Below is part one: a list of applications, which I have adopted through much research and self-experimentation — finding what works for me. I encourage you to consider some of these practices yourself, as I have found them to be highly beneficial to my general health and well-being.
1. Oil Pulling
You've probably heard a thing or two about oil pulling, as it's becoming more popular in the wellness sphere. Oil pulling is a detoxifying practice that removes ama (bacteria and toxins) from the body. This removal of toxins can help with the maintenance of good oral hygiene by eliminating plaque buildup, cleaning the teeth, and nourishing the gums. Bonus: because this cleansing method helps to remove bacteria and plaque, it can also leave teeth whiter. Though this is a highly recommended daily practice, I like to oil pull using coconut oil 2-3 times per week (see #2 for what I do every other day).
2. Tongue Scraping
Tongue scraping has quickly become one of my favourite morning practices. Similar to oil pulling, tongue scraping is used to remove bacteria and toxins from the body. What I love about tongue scraping is that it can be done quickly and you can gauge the results more immediately. For tongue scraping: use a copper or stainless steel scraper (like this or this) and starting at the back of your tongue, pull forward, scraping to the very end of your tongue. Follow with brushing the teeth and a glass of water. You may find that what's left on your scraper is a white(ish) buildup or residue — this is the ama. The more buildup or residue, the more toxicity in your body. It's important to remove these toxins, but what's even more wonderful, is that this method allows us to gauge the amount of toxicity in our bodies. When I consume more sugar, for example, I always tend to have more buildup on my tongue. Clean your scraper with fresh water.
3. Dry Brushing
Having been diagnosed with an autoimmune condition in my teens, movement of the lymph has always been important to me. If lymph becomes stagnant or the lymphatic system has trouble removing toxins from the body, this can further compromise the immune system. Dry brushing is wonderful, because it increases blood flow and circulation, as well as stimulates lymphatic drainage, which gives a boost to the removal of toxins from the body. I dry brush every evening before showering (with a brush like this one!): using small circular movements, I brush inwards towards the heart centre, focusing more attention to the joint areas (armpits, elbows, knees) and anything else that I feel may need more love on any given day. For example, if my digestion is off, I'll spend more time dry brushing and massaging my lower abdomen.

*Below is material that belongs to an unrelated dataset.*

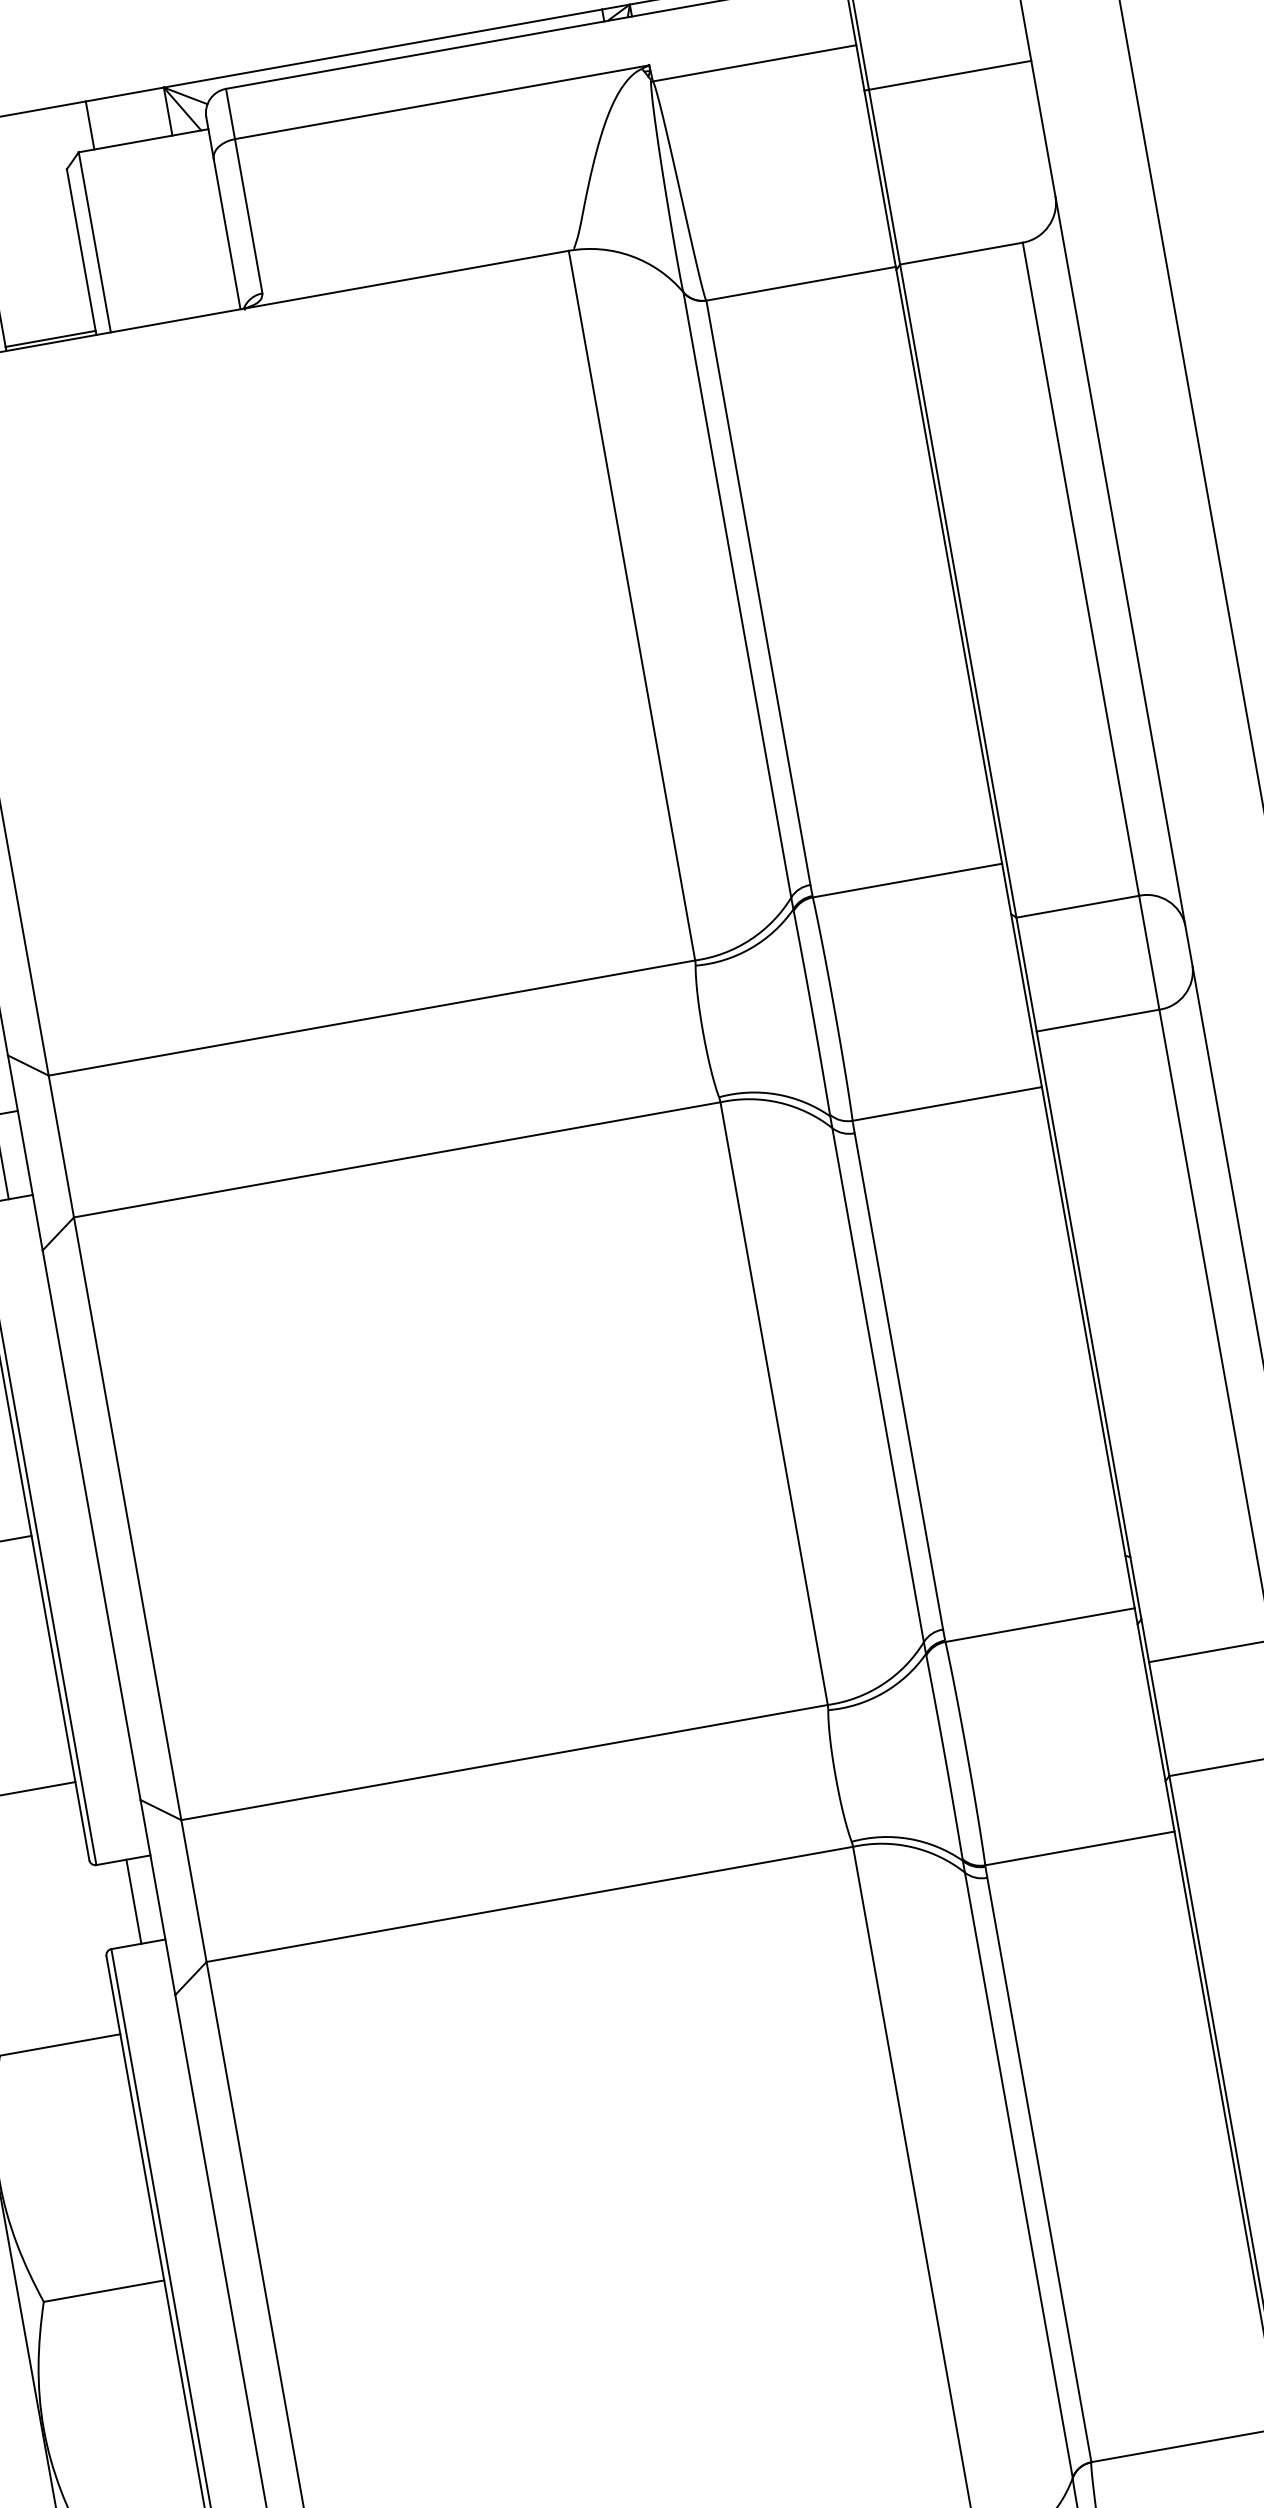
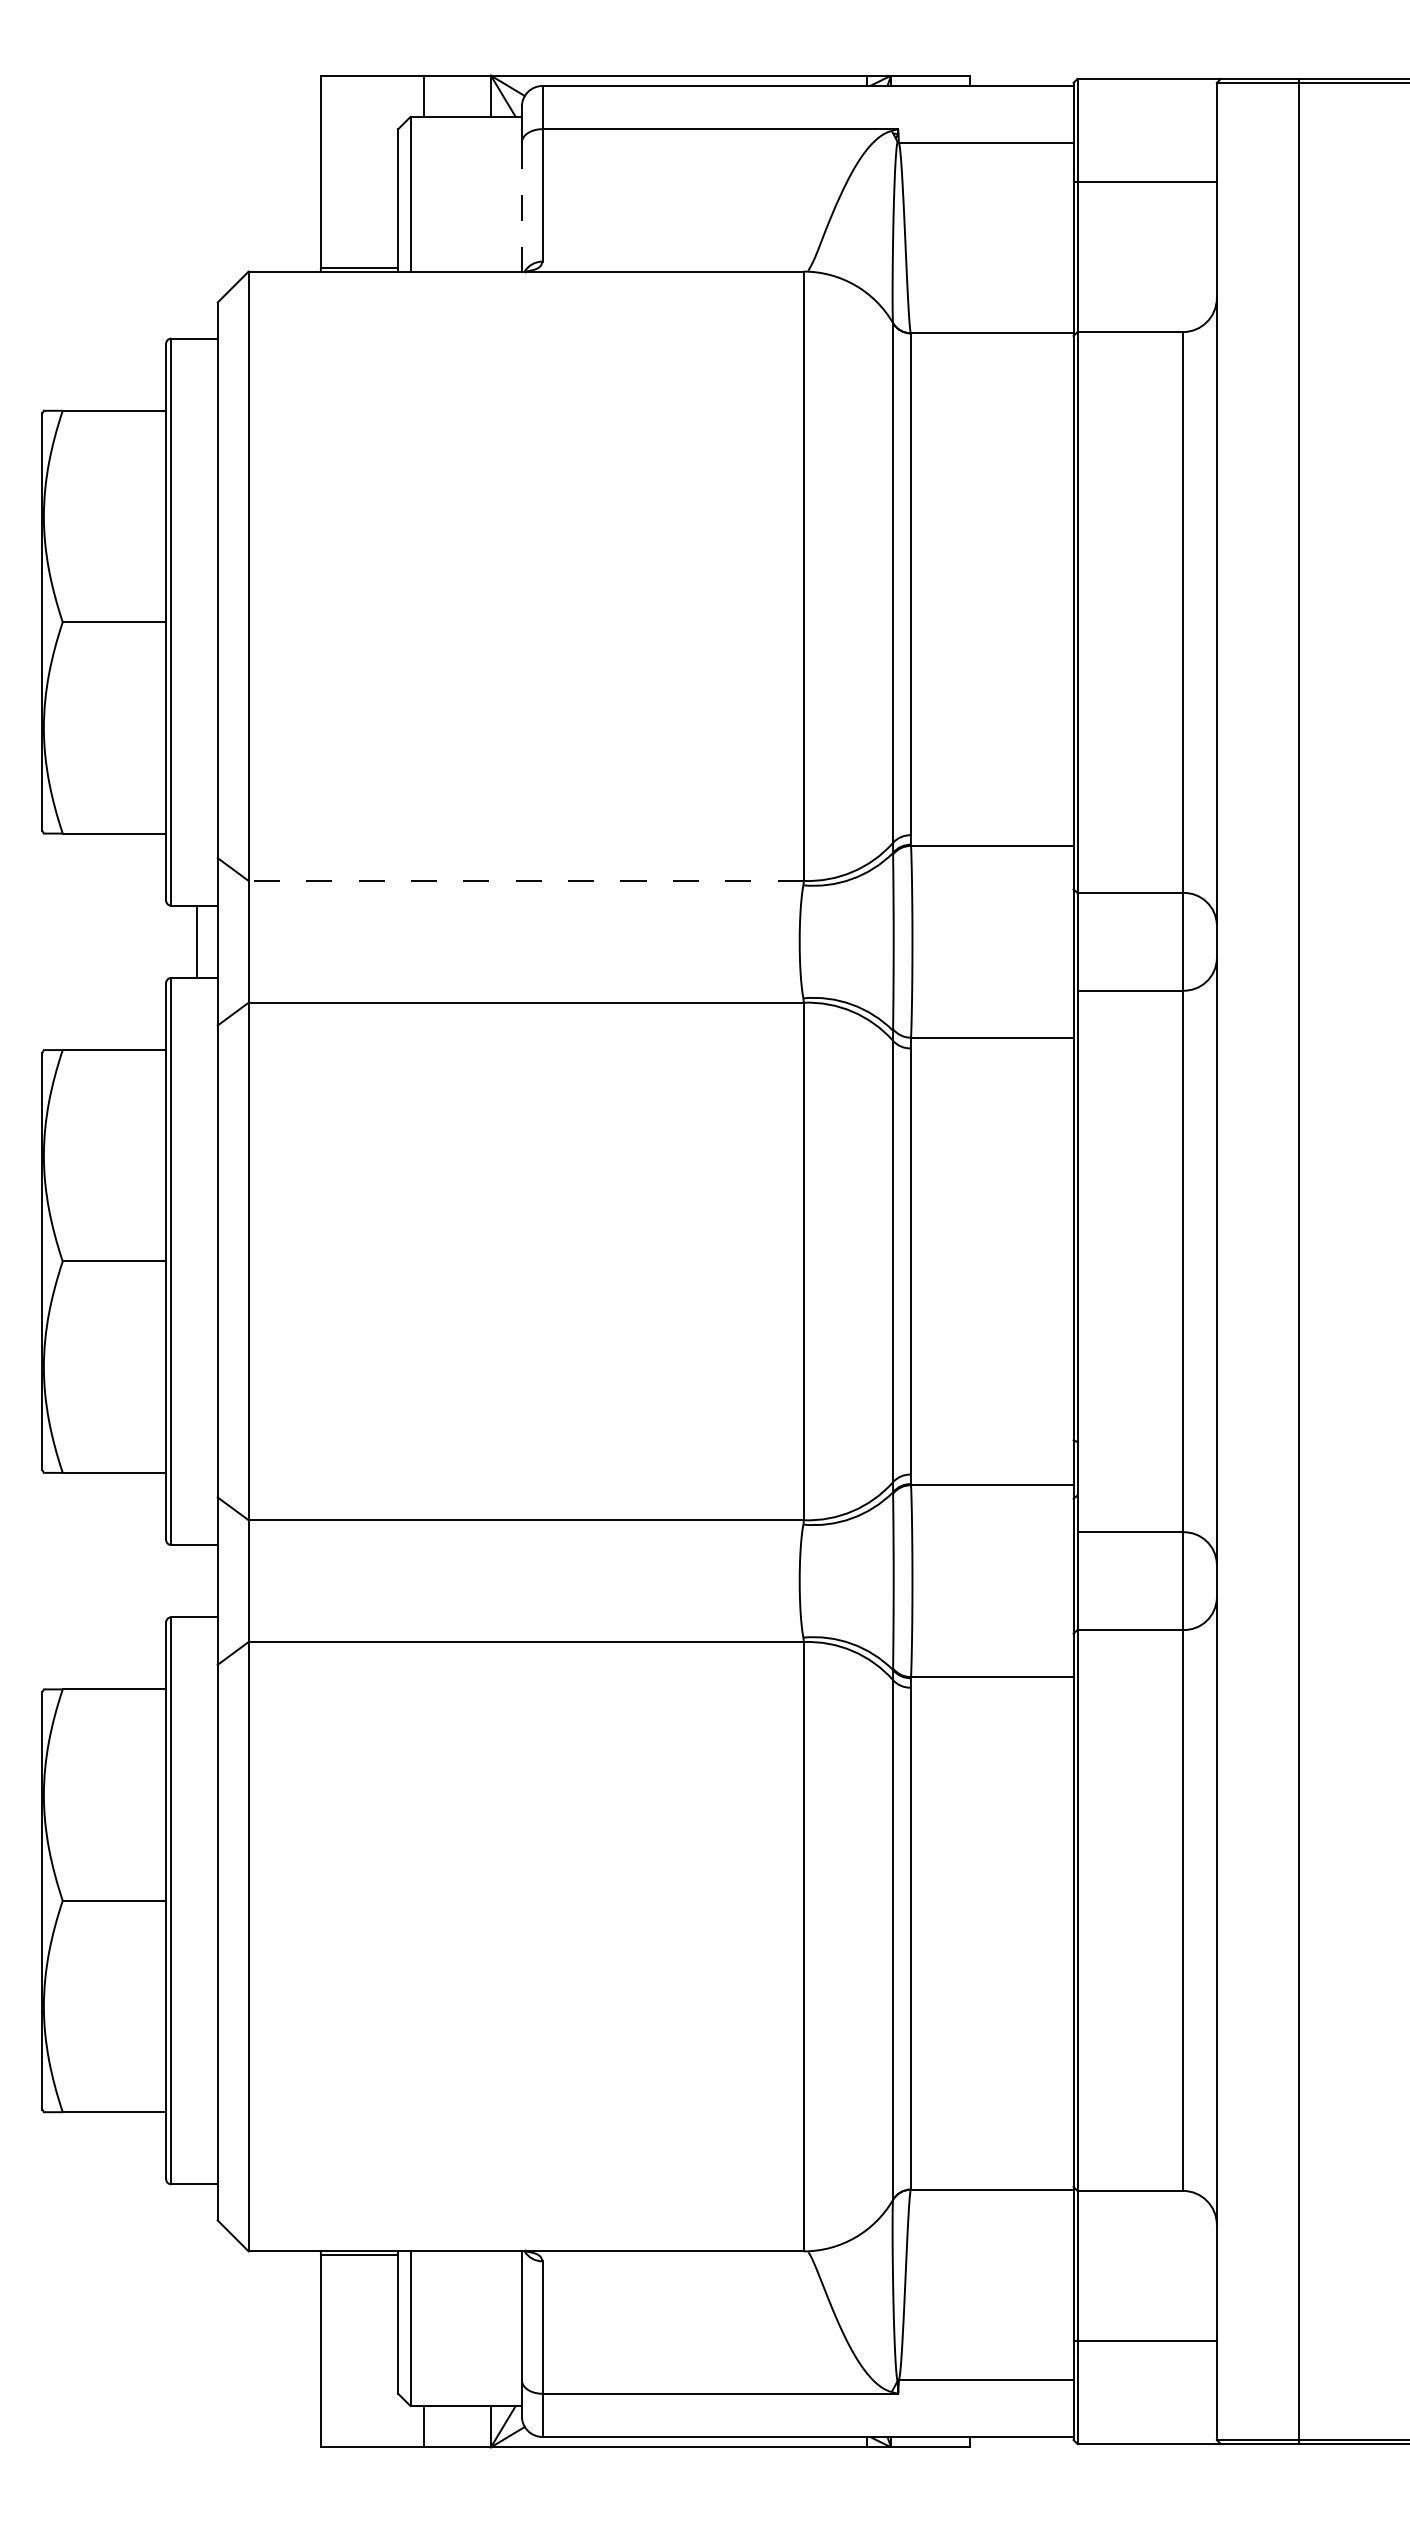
line: (226, 234) -> (521, 207), solid -> dashed
line: (372, 1017) -> (526, 880), solid -> dashed
line: (134, 1902) -> (197, 1581), removed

Every day after dry brushing and before bathing, I will implement some kind of self-massage. This act of nourishment can feel so good, and it's also a wonderful way to get in tune with your body, how it feels (quite literally, from feeling your own skin). Using coconut oil, shea, or coconut butter, I'll start at my feet and move upward through the body. Similar to dry brushing, I'll use circular motions to increase blood flow, stimulate lymphatic movement, and to promote relaxation and calm. Using an oil that you love and that agrees with your skin type (and body constitution or dosha) is recommended, because you'll also absorb this oil as a nourishing skin moisturizer.
5. Hot/Cold Hydrotherapy
For a few minutes at the end of a warm shower, I like to practice hydrotherapy. This is when I alternate between warm and cold water for a series of cycles, which helps to stimulate circulation. I particularly love this practice in the winter time (I know, I'm nuts), as it is strengthening for the immune system. To start, ease your way into it! Try changing the water from warm to cold, keeping it cold for just 15 seconds, then switching back to warm for 30 seconds, and so on and so forth, for a few cycles. Slowly work your way up, lengthening the time spent in the cool water, and perhaps increasing the number of cycles. I'm slowly trying to work up to 1 minute intervals for a few cycles.
For any of these ancient practices, please keep in mind that everyone's experience is going to vary, on any given day. These are a few of my favourites, but what works for me won't necessarily work for you. And, what works for you one day, might not the next. It's important, as always, to listen to your body.